═══ Records provided ═══
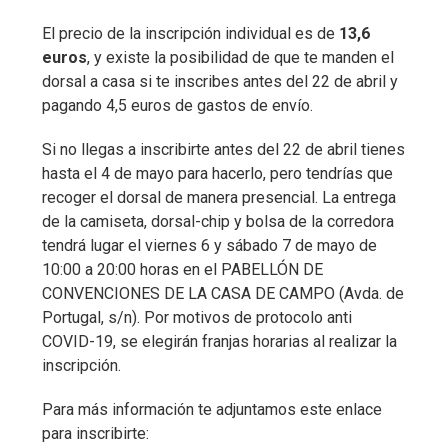
El precio de la inscripción individual es de
13,6
euros
, y existe la posibilidad de que te manden el
dorsal a casa si te inscribes antes del 22 de abril y
pagando 4,5 euros de gastos de envío.
Si no llegas a inscribirte antes del 22 de abril tienes
hasta el 4 de mayo para hacerlo, pero tendrías que
recoger el dorsal de manera presencial. La entrega
de la camiseta, dorsal-chip y bolsa de la corredora
tendrá lugar el viernes 6 y sábado 7 de mayo de
10:00 a 20:00 horas en el PABELLÓN DE
CONVENCIONES DE LA CASA DE CAMPO (Avda. de
Portugal, s/n). Por motivos de protocolo anti
COVID-19, se elegirán franjas horarias al realizar la
inscripción.
Para más información te adjuntamos este enlace
para inscribirte:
═══
Problem to work on :: What you should produce is an exact copy of the records, with the pictures left out.

Problem solution ::
El precio de la inscripción individual es de
13,6
euros
, y existe la posibilidad de que te manden el
dorsal a casa si te inscribes antes del 22 de abril y
pagando 4,5 euros de gastos de envío.
Si no llegas a inscribirte antes del 22 de abril tienes
hasta el 4 de mayo para hacerlo, pero tendrías que
recoger el dorsal de manera presencial. La entrega
de la camiseta, dorsal-chip y bolsa de la corredora
tendrá lugar el viernes 6 y sábado 7 de mayo de
10:00 a 20:00 horas en el PABELLÓN DE
CONVENCIONES DE LA CASA DE CAMPO (Avda. de
Portugal, s/n). Por motivos de protocolo anti
COVID-19, se elegirán franjas horarias al realizar la
inscripción.
Para más información te adjuntamos este enlace
para inscribirte:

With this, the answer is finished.